EXERCISE DIRECTIONS:
Copy these lines word for word, and leave the pictures out of your answer.

LISTING:
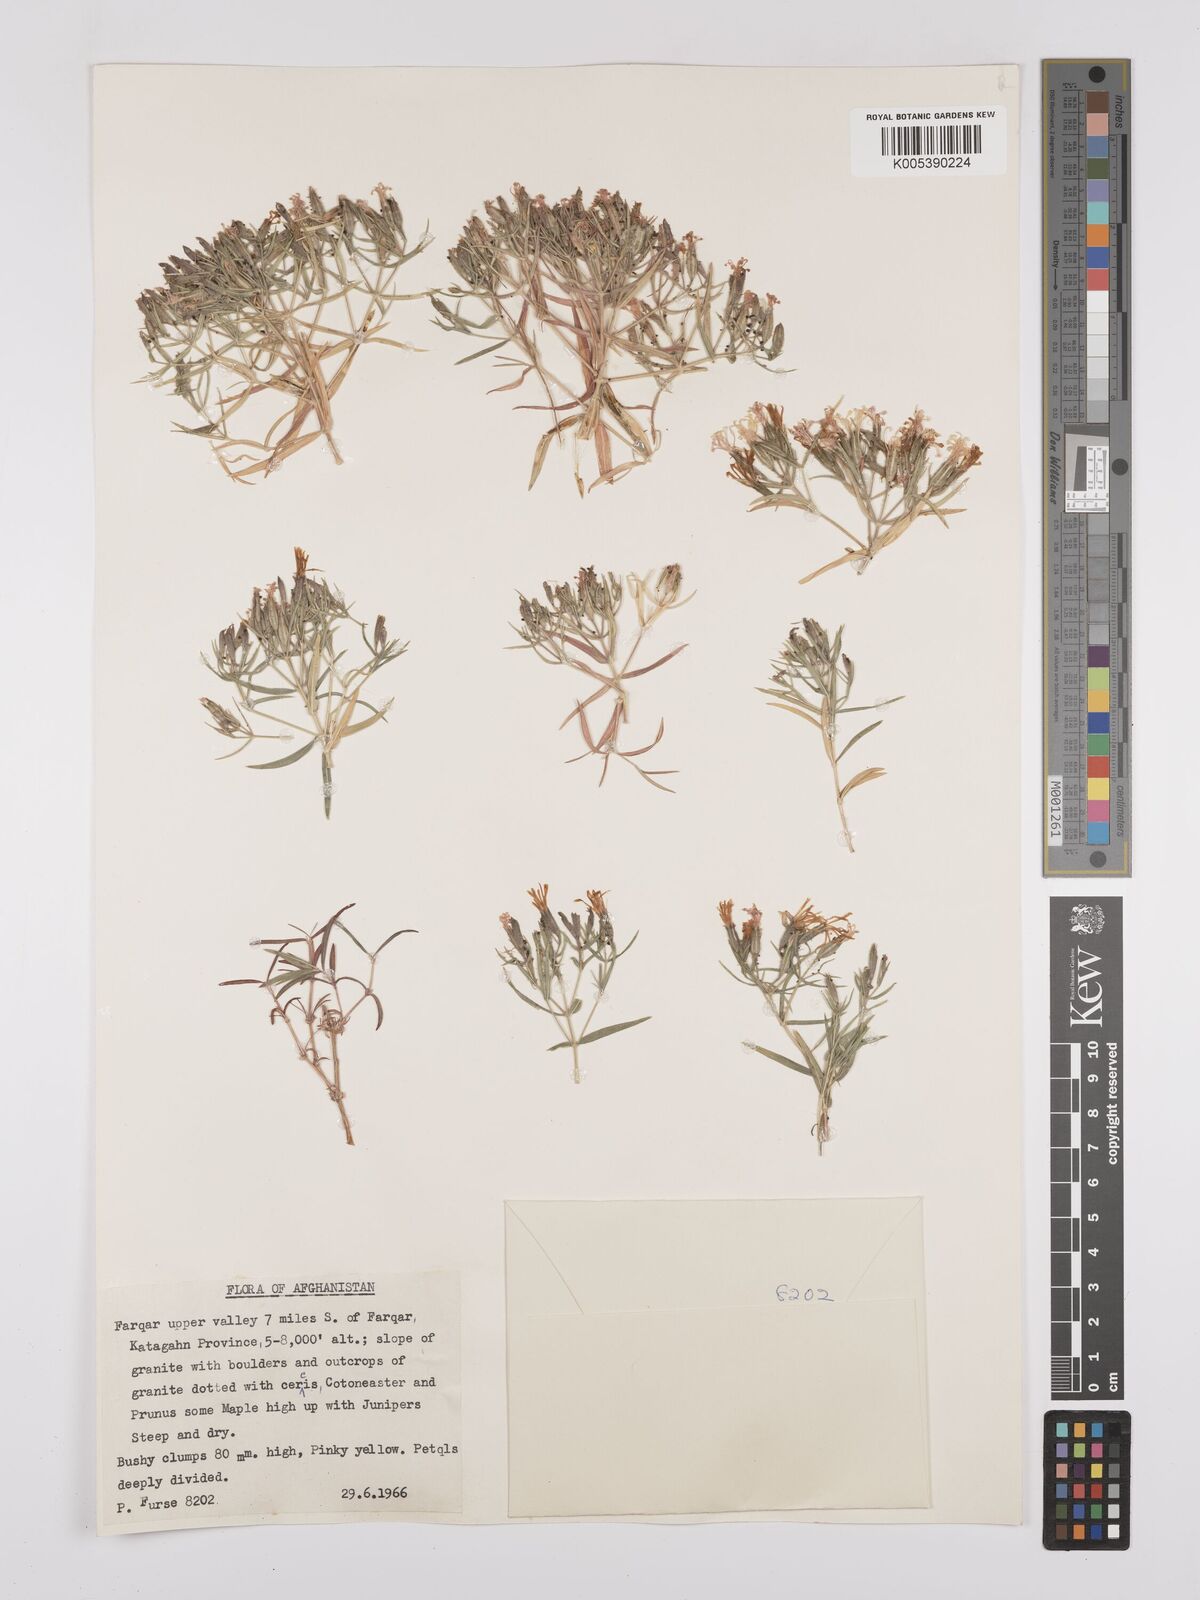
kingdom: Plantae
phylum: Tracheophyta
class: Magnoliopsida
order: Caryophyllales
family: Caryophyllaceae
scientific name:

REPLY TO THE TASK:
kingdom: Plantae
phylum: Tracheophyta
class: Magnoliopsida
order: Caryophyllales
family: Caryophyllaceae
scientific name:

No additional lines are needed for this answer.